• SHORT EXERCISE:
Rescale the entries from the line containing "pose: elev=310.7 azim=48.1" through the line containing "Dot at: (187, 375)", writing out every line in that stretch and only those. Multiply the answer coordinates, which are the second "Dot at" pair in each entry, by 0.2, round them to whole numbers with halves going up, and leave all other lines unchanged.

-- -- --

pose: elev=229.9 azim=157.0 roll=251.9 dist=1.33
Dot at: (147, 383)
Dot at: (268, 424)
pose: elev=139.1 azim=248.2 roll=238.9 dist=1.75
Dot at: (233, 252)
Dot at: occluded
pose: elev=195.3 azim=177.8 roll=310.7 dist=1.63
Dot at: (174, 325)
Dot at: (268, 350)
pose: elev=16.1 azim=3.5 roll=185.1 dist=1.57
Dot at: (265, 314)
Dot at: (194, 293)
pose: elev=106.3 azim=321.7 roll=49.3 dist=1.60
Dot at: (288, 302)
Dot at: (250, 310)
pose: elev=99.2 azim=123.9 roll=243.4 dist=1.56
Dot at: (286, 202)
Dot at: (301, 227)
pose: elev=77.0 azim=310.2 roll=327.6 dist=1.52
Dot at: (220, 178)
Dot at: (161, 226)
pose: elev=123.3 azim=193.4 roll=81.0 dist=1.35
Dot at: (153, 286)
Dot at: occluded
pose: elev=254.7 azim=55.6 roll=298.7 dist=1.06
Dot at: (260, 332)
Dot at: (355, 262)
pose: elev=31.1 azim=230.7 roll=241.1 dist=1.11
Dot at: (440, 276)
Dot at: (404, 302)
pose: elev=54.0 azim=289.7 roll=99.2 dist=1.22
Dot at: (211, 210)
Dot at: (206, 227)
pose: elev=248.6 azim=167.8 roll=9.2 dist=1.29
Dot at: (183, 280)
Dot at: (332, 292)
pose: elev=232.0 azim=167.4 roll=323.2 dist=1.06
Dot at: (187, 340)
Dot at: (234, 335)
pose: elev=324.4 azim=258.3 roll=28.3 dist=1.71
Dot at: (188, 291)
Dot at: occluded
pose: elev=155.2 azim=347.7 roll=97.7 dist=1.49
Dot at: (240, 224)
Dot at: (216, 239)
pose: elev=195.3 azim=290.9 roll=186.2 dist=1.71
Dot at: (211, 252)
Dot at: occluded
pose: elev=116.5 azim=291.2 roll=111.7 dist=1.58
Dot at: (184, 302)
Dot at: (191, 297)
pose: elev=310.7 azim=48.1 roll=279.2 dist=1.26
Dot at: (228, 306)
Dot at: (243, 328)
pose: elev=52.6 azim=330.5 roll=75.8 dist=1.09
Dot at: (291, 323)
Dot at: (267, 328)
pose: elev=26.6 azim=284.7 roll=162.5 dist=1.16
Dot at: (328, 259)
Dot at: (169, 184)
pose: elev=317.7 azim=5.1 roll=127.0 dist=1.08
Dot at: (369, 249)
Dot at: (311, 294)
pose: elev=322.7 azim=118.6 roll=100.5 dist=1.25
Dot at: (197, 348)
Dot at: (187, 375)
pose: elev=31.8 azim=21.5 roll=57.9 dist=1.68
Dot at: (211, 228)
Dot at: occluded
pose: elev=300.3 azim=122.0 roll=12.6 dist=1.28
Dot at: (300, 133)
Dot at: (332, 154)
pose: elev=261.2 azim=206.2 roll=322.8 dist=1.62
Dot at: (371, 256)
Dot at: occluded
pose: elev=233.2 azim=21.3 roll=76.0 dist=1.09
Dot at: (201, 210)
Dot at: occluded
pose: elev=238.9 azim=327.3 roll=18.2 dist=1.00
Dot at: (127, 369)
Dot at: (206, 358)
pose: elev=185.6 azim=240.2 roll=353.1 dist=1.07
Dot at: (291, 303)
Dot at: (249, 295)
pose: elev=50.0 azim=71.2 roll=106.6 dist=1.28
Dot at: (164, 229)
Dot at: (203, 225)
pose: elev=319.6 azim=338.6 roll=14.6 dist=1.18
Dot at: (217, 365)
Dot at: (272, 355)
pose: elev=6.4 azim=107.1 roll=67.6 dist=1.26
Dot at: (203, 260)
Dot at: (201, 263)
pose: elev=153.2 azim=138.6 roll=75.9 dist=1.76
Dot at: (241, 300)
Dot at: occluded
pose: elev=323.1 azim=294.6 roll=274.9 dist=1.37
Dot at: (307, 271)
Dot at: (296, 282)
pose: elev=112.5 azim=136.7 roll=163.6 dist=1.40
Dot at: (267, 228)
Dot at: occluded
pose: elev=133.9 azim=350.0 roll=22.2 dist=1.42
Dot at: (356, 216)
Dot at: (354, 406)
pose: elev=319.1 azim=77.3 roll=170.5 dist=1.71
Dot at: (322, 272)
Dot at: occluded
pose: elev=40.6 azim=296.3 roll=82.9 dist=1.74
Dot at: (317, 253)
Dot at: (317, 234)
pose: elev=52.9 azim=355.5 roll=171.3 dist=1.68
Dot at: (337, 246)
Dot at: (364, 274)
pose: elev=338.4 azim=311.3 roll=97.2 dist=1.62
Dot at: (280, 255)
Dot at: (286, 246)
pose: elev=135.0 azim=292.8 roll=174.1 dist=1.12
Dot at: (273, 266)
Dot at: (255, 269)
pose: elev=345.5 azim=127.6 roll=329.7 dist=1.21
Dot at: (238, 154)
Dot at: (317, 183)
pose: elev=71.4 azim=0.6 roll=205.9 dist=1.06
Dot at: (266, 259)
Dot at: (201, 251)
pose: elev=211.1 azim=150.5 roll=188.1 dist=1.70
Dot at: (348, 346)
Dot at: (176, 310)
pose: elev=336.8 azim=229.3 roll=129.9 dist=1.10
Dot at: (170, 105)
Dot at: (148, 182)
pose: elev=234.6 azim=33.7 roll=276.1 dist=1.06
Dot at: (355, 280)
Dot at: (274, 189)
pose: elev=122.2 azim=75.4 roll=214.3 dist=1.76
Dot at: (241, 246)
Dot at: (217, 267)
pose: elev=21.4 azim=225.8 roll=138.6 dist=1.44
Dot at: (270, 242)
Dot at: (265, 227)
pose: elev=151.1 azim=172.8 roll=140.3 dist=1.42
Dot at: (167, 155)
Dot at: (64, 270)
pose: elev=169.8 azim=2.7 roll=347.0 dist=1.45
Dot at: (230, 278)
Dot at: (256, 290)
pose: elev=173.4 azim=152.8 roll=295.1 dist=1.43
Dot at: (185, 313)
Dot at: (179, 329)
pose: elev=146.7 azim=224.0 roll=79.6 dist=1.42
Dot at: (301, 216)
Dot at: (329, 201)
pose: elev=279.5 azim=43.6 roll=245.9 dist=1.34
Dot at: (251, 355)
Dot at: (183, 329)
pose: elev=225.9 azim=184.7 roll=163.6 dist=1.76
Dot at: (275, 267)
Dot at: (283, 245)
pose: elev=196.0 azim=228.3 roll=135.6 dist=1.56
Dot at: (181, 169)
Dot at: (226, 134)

-- -- --

• REPLY TO THE TASK:
pose: elev=310.7 azim=48.1 roll=279.2 dist=1.26
Dot at: (228, 306)
Dot at: (49, 66)
pose: elev=52.6 azim=330.5 roll=75.8 dist=1.09
Dot at: (291, 323)
Dot at: (53, 66)
pose: elev=26.6 azim=284.7 roll=162.5 dist=1.16
Dot at: (328, 259)
Dot at: (34, 37)
pose: elev=317.7 azim=5.1 roll=127.0 dist=1.08
Dot at: (369, 249)
Dot at: (62, 59)
pose: elev=322.7 azim=118.6 roll=100.5 dist=1.25
Dot at: (197, 348)
Dot at: (37, 75)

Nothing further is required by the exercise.